Extract to read -

The first George Richardson Memorial Stadium, located roughly where Mac-Corry Hall and Tindall Field now sit, had always been revered by students. By the time I played football for Queen’s, it was 10 years closed and already full of lore. Opened in 1921 on a piece of land bought from a community of nuns, Richardson Stadium was the field that hosted the 1922 Grey Cup (which Queen’s won 13-1, against the Edmonton Elks). This was also where the 32nd President of the United States, Franklin D. Roosevelt, received an honorary degree from Queen’s on August 18, 1938, and where he made a historic speech that began America’s move away from isolationism.
As Queen’s expanded to accommodate the influx of baby boomers in the early seventies, alumni and students lamented the move to the (then) new west campus. Hope sprang eternal that the stadium would move back to its original home on main campus.
In the meantime, new crops of students paraded down Union Street to watch their Golden Gaels go in and win at west campus. Alumni continued to return, like they always have, at Homecoming, to sing the Oil Thigh with the rest of their extended Queen’s family, one and all making new memories at the new stadium. For most alumni today, their experiences and memories are from the current stadium on west campus.

Available data -
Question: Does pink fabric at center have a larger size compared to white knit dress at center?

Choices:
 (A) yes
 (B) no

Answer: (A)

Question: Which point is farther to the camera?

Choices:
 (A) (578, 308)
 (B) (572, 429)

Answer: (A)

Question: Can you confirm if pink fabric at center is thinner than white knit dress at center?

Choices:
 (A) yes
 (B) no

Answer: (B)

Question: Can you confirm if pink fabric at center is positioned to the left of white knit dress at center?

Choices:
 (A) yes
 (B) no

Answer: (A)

Tasks -
- a) Could you reproduce the rows word for word, starting at the line containing "Question: Can you confirm if pink fabric at center is thinner" and ending at the last of the rows?
- b) Can you continue the piece on Queen's Richardson Stadium from where it stops?

Responses by item number -
- a)
Question: Can you confirm if pink fabric at center is thinner than white knit dress at center?

Choices:
 (A) yes
 (B) no

Answer: (B)

Question: Can you confirm if pink fabric at center is positioned to the left of white knit dress at center?

Choices:
 (A) yes
 (B) no

Answer: (A)

- b)
Although I have many wonderful memories in the second Richardson Stadium, both as a player and as fan, I’m very excited for the third incarnation of our beloved Richardson Stadium. I’m excited for the improved crowd atmosphere and sight lines that the new design will provide. I’m excited to cheer on our Gaels together with students, alumni and the Kingston community. I’m excited for the new fans who will experience the best that inter-collegiate sport has to offer. But perhaps most of all, I’m excited at how the new Richardson Stadium will give us an even better home field advantage…I can only imagine the trepidation our competitors will feel playing in this new stadium!
P.S. I want to invite you to the 2015 Alumni Volunteer Summit (AVS) and Alumni Awards Gala on March 27 - 28.This two-day QUAA conference brings together current and prospective Queen’s volunteers for professional development and networking, offering opportunities to connect, enrich, educate and celebrate Queen’s volunteers. Whether you’re a new or experienced volunteer, this annual event is the ideal way to meet and learn from other world-class volunteers and volunteer leaders.
I hope to see you there!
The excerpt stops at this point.